▸ What you will do
A - List every kind of console that the Kanzi Monitor known issues mention.
B - From the Kanzi Monitor known issues, copy the passage that begins with the words containing "Known issues" and ends with "plugin loads first.".

▸ Selected extract
# # # # # # #
Known issues

  • Kanzi Monitor disables the local console of the Command Processor when running in Kanzi Studio Preview. You can use the remote console in Kanzi Studio Preview.

  • Kanzi can load plugins from dynamic libraries in an unpredictable order. If other plugins depend on Kanzi Monitor during their initialization, explicitly load Kanzi Monitor from the application during startup. This lets the application make sure that the Kanzi Monitor plugin loads first.

  • When you enable the remote console, Kanzi Monitor attempts to open a remote console and bind to a socket port. This can fail if another application or another Kanzi Monitor instance already uses that port. To resolve this issue, choose a different port number, or avoid running another Kanzi Monitor instance with the remote console enabled at the same time.

  • When you enable the serial console, Kanzi Monitor attempts to open the configured serial port. This can fail if the port does not exist, another application uses it, or it requires elevated privileges. On Windows, virtual COM port drivers (such as com0com) can require test-signed driver mode.

  • On Android, Kanzi Monitor resolves the trace output directory at startup via JNI (Context.getFilesDir()). If the resolution fails (for example, when the plugin loads before any Java entry point has run), the log records Could not resolve Context.getFilesDir() via JNI; leaving SampleCollector output directory unchanged. and trace files land in whichever directory the SampleCollector defaults to instead of the app’s internal files directory. If trace files don’t appear where you expect on Android, check the log for this warning.

  • The perfetto-producer trace writer requires the plugin to be built with -DKZMONITOR_PERFETTO_PRODUCER=ON (pre-built Android binaries already are) AND a platform tracing daemon (Android traced or Linux perfetto). On Windows and platforms without a daemon, the writer is silently a no-op — use the in-process capture mode via PerfettoProducerCaptureSeconds to drive a session yourself, or stay on chrometrace / perfetto for offline output.
# # # # # # #
▸ Given records

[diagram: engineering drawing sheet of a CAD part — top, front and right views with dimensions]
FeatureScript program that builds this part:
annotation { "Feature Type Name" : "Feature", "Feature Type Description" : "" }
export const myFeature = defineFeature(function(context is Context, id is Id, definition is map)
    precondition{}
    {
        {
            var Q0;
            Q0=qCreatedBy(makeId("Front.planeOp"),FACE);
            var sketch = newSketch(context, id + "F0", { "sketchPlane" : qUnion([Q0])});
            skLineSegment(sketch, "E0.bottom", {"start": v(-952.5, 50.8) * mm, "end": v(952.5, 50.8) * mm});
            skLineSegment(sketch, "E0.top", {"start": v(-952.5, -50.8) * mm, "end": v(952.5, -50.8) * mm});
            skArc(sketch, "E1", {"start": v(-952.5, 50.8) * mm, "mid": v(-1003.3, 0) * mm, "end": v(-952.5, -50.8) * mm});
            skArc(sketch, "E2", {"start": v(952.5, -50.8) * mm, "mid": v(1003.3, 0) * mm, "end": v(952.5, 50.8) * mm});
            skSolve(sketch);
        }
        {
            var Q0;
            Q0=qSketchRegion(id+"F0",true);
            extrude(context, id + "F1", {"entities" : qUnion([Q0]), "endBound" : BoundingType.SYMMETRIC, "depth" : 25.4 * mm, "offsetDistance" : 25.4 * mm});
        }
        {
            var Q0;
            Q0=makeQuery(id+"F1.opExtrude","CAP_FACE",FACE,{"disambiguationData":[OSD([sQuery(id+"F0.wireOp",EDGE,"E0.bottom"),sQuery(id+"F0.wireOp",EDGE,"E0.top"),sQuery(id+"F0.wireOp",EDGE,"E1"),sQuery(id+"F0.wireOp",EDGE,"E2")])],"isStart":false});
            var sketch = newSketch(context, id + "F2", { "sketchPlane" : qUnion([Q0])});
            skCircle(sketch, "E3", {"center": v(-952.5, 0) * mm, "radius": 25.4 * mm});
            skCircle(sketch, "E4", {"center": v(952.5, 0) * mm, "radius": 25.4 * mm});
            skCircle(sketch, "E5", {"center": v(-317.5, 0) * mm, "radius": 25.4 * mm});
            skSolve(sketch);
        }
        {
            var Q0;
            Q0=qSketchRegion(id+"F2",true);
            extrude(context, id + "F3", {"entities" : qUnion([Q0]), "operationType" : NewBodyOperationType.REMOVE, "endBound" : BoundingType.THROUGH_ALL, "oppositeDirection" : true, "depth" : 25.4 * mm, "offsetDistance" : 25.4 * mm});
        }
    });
# # # # # # #
▸ Responses to the exercise
A -
- Local console
- Remote console
- Serial console

B -
Known issues

  • Kanzi Monitor disables the local console of the Command Processor when running in Kanzi Studio Preview. You can use the remote console in Kanzi Studio Preview.

  • Kanzi can load plugins from dynamic libraries in an unpredictable order. If other plugins depend on Kanzi Monitor during their initialization, explicitly load Kanzi Monitor from the application during startup. This lets the application make sure that the Kanzi Monitor plugin loads first.